Passeggiata nelle belle vie del Centro, “Gir al Sass”. Piazza Duomo, la casa di Cesare Battisti un po’ lasciata andare l’ultima volta che son passato. Penso sì alla retorica fascista. Penso anche al Duce e alla volontà di fare di Battisti un simbolo del regime. Propaganda. Mi viene in mente quella lettera secca di Ernestina Bittanti Battisti, la vedova, donna di grande cultura e giornalista coraggiosa: un pugno sul naso al Duce.
Dietro l’angolo ci sarebbe l’Università ma andiamo in direzione opposta, quattro passi su verso il Castello del Buonconsiglio. Fucina della storia dell’Europa Moderna. Fucina di “strangolapreti”, stando alla tradizione.
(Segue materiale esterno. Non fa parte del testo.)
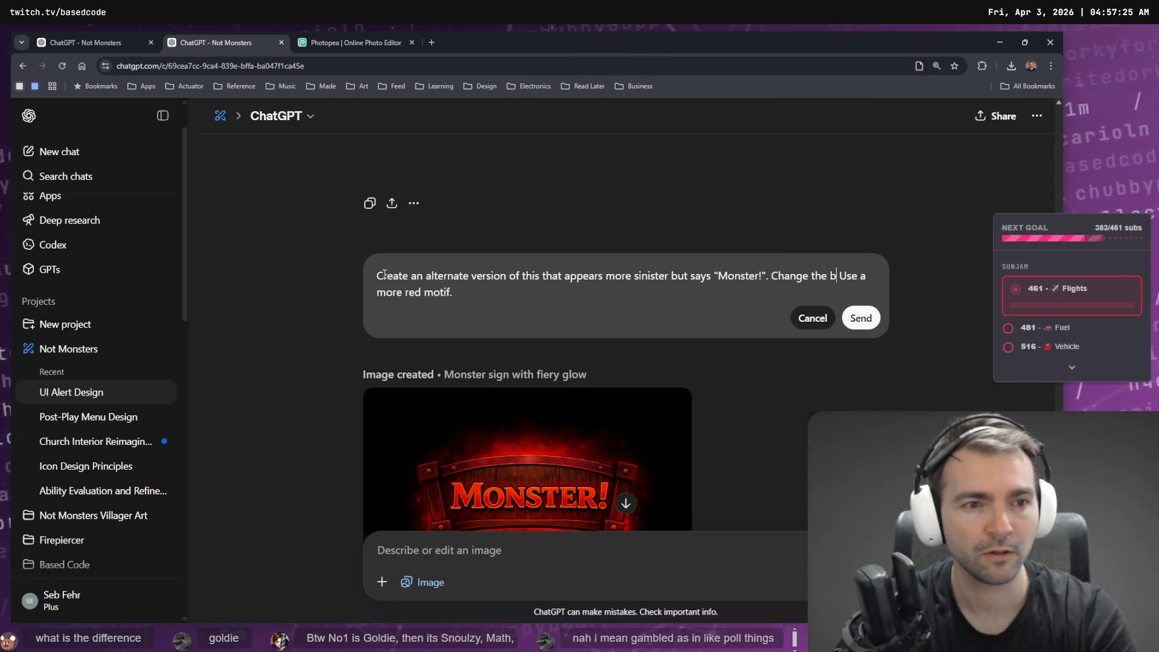
text( from the)
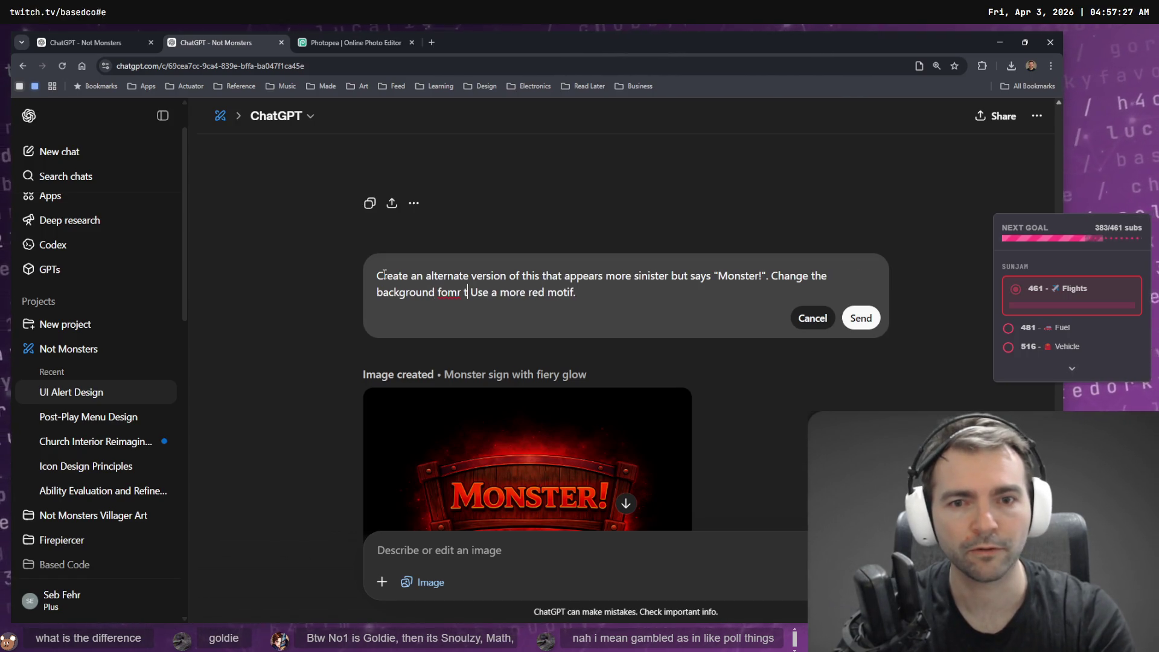
text( sigh, )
Nel cortile le celle dei condannati a morte, Fabio Filzi, Damiano Chiesa (roveretani, ci torneremo) e lui, Cesare Battisti. Il luogo dell’esecuzione. Orrore. Offeso in quell’abito civile a quadrettoni fuori taglia. E poi quella impiccagione strana, per noi, abituati ai film western, forche o ramo d’albero, poveri corpi che penzolano nel vuoto e pensiero a “tutti morimmo a stento”. No. Una specie di asse, piedi a pochi centimetri da terra. Due laccetti. Boia che sorride. Faccia da birraio. Baffuto e pingue, come la sua bombetta. Tutti soddisfatti.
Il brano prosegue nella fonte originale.